Два солдата, голые до пояса, старательно чистили зубы у умывальника. На крыльце пристройки сидел повар в белом халате, одетом поверх солдатского обмундирования. Он неторопливо чистил картошку и складывал ее в алюминиевый бачок. Вдоль забора прохаживался часовой. Невысокий пограничник в майке поливал в саду деревья. Я сразу же узнал его. Это был Костя Уваров.
Я уже бывал в здании заставы, но каждый раз мне было интересно осмотреть все заново. В небольшой дежурной комнате находились телефоны, коммутатор и еще какие-то незнакомые мне приборы, схемы, завешанные матерчатыми шторками. У стен стояли закрытые пирамиды с оружием. На одной стене висел щит, выкрашенный голубой масляной краской. На нем выделялся заголовок, написанный крупными буквами. «Как ты сегодня нес службу?» — строго требовал отчета он.

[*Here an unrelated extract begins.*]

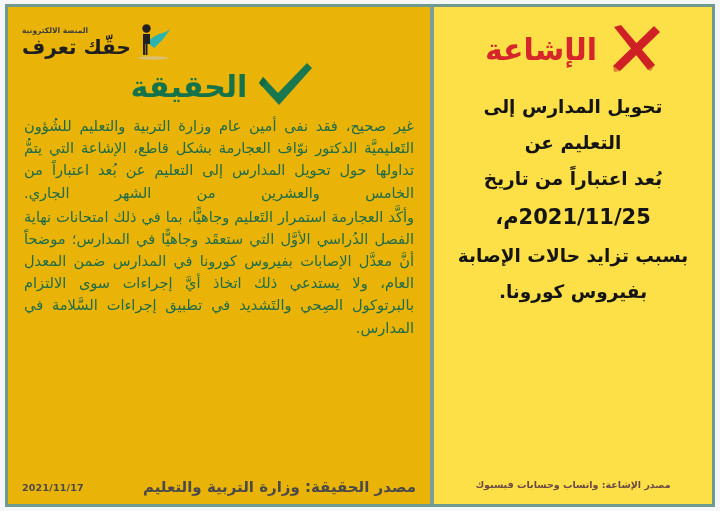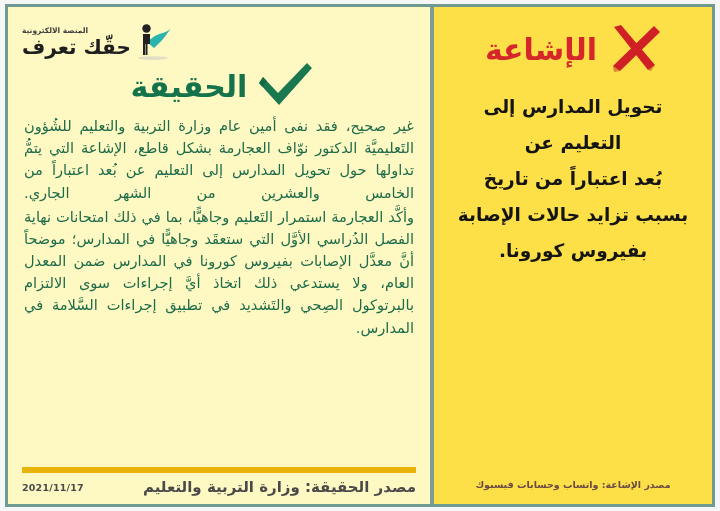"المنصة الالكترونية" .panel-truth { background: #fef9c3 -> #eab308 }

Я постучал в дверь с табличкой «Канцелярия».
— Да, да, — раздался за дверью громкий голос.
За столом сидел лейтенант Колосков. Мне все никак не доводилось поближе познакомиться с ним. Он встал и протянул мне руку.
— Не надоело еще у нас? — спросил Колосков и, не ожидая ответа, продолжил: — А я простыл. Чертово болото. Ухнул по пояс. А там родники. Холодно, как в проруби. Провалялся в постели. И недели как не бывало. А жизнь идет. Кто, спрашивается, вернет мне эту неделю? И что может быть ценнее времени? Вот сижу здесь, а стрелка бежит — попробуй останови!
Он забросал меня вопросами. Я не успевал на них отвечать. Мне хотелось самому все расспрашивать, во все вникать, а не превращаться в источник информации. И потому я был очень обрадован, когда Колосков умолк.
Наступила пауза, в продолжение которой я еще раз осмотрел канцелярию. Здесь не было ничего особенного. Кабинет как кабинет. Два письменных стола без скатертей, с толстыми стеклами. На столах — стопочки журналов и газет, какие-то учебники. Шкаф с книгами. Телефон полевого типа. В углу примостилась голландка, облицованная блестящими кафельными плитками коричневого цвета. Вешалка. И единственное, что отличало этот кабинет от многих других подобных ему, — это солдатская кровать, стоящая у стены и аккуратно заправленная синим байковым одеялом.
— А где Аркадий Сергеевич? — поинтересовался я.
— Делает «докторский» обход, — усмехнулся Колосков, и круглые зоркие глаза его заблестели еще ярче.
— Как это понять?
— Пройдите в казарму, посмотрите, — не очень дружелюбно ответил Колосков. — Вообще странно, — заговорил он через некоторое время, поднимаясь со стула, — у него сегодня выходной, а он опять пришел.
Говорил Колосков громко, подчеркивая отдельные слова колоритной интонацией и подкрепляя их энергичными нетерпеливыми жестами.
— Что же здесь странного? — спросил я.
— Да так, — уклончиво ответил Колосков.
Я не стал больше задерживаться в канцелярии и пошел в казарму. Ступеньки лестницы, ведущей на второй этаж, как заправская хозяйка, надраивал мокрой тряпкой худенький солдат. В спальне было темно, и со света вначале ничего нельзя было рассмотреть. Однако ни ставни, ни шторы не могли полностью задержать яркий солнечный свет, и потому глаза скоро освоились. Здесь, кажется, не было ни одной свободной койки. Кто-то в самом углу аппетитно, с посвистом похрапывал. Первая спальная комната соединялась со второй открытым широким проходом. Я заглянул туда.